## Exercise details
Report each line of the data that includes the word "telink".

## Material for this exercise
• • • • •

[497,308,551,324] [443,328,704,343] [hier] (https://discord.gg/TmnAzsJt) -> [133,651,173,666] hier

• • • • •

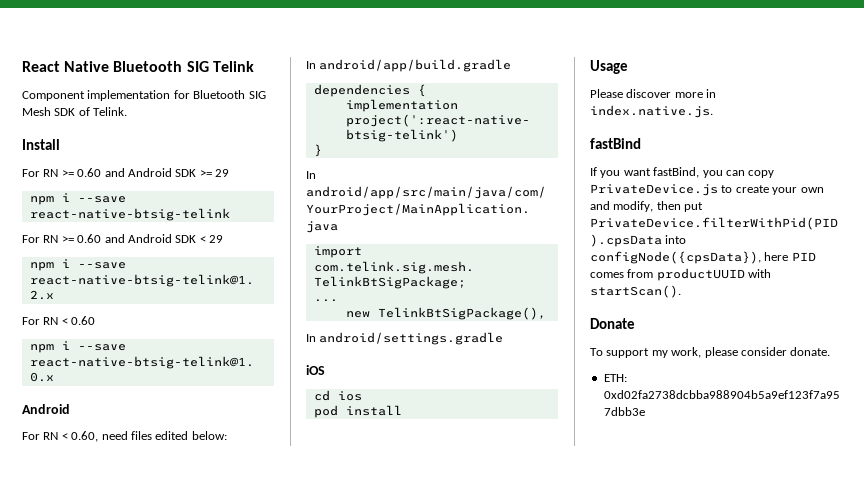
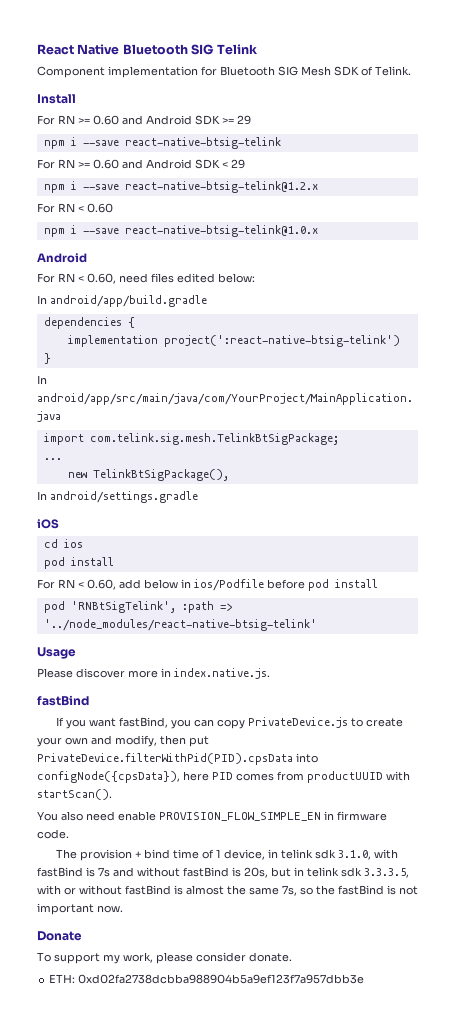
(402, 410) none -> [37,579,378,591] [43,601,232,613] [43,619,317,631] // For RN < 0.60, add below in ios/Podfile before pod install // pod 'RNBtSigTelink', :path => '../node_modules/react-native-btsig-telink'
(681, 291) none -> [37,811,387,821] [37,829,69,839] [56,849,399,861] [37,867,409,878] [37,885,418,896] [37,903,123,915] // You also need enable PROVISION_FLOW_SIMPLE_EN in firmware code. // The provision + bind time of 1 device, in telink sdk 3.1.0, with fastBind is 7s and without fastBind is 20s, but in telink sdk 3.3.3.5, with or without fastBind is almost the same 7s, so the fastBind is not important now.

• • • • •

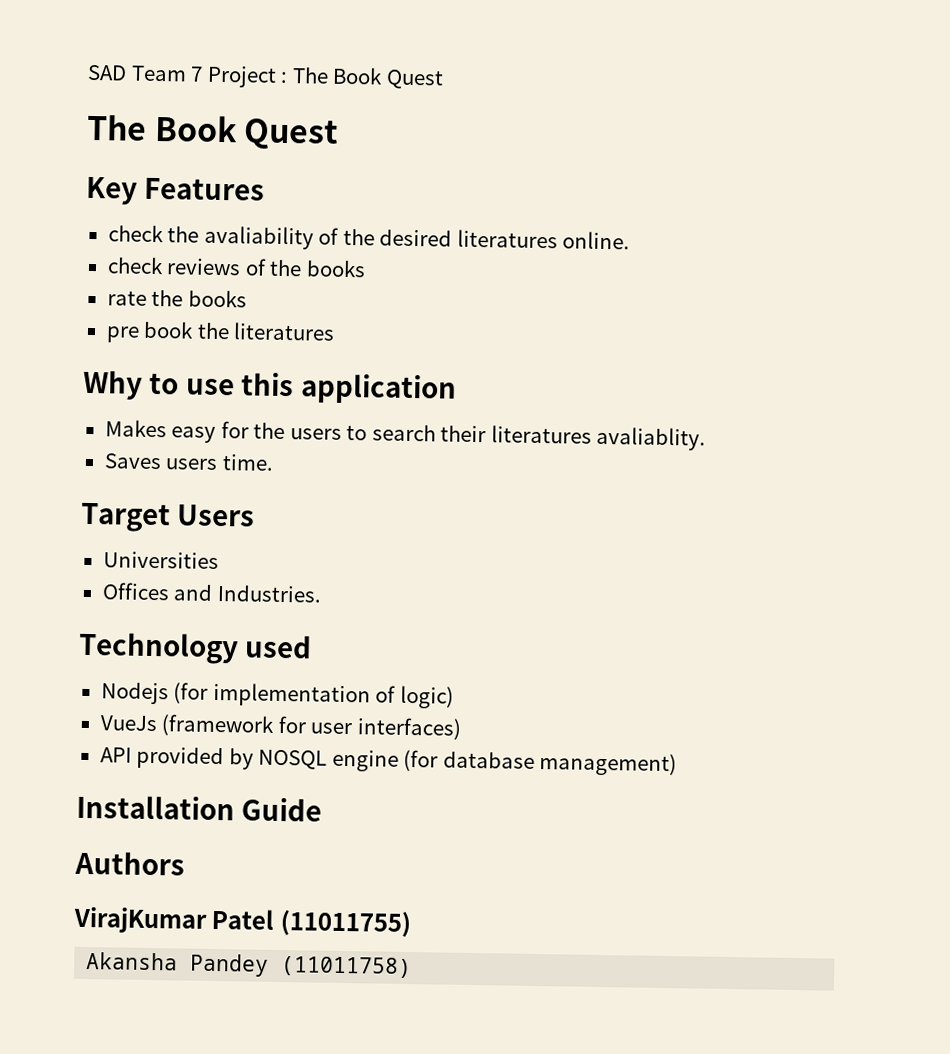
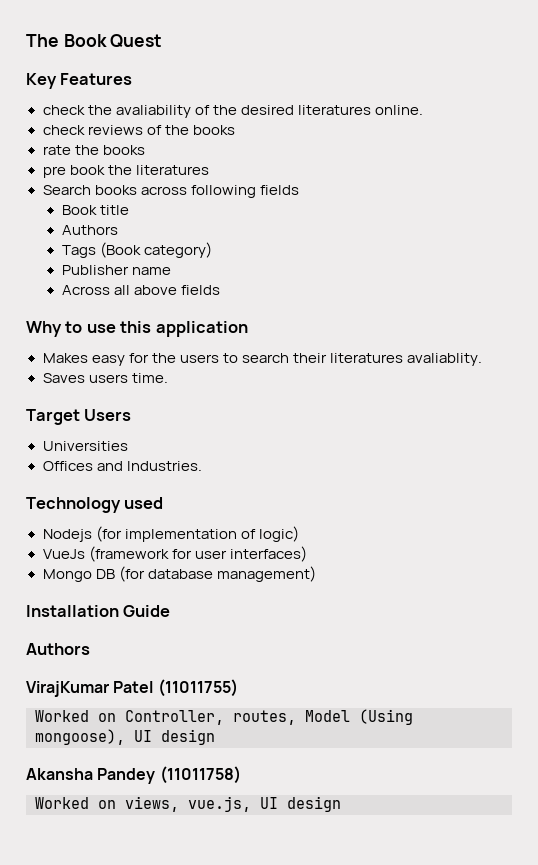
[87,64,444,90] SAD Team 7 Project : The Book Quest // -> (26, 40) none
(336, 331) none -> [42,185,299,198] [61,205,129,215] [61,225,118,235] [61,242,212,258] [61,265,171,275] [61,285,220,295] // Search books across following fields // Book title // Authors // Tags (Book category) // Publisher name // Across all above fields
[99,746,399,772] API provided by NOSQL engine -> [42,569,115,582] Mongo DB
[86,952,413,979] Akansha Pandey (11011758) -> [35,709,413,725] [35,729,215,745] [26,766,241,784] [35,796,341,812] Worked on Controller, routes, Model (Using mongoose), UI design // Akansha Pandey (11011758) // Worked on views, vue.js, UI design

• • • • •

## Answer to this problem
(402, 410) none -> [37,579,378,591] [43,601,232,613] [43,619,317,631] // For RN < 0.60, add below in ios/Podfile before pod install // pod 'RNBtSigTelink', :path => '../node_modules/react-native-btsig-telink'
(681, 291) none -> [37,811,387,821] [37,829,69,839] [56,849,399,861] [37,867,409,878] [37,885,418,896] [37,903,123,915] // You also need enable PROVISION_FLOW_SIMPLE_EN in firmware code. // The provision + bind time of 1 device, in telink sdk 3.1.0, with fastBind is 7s and without fastBind is 20s, but in telink sdk 3.3.3.5, with or without fastBind is almost the same 7s, so the fastBind is not important now.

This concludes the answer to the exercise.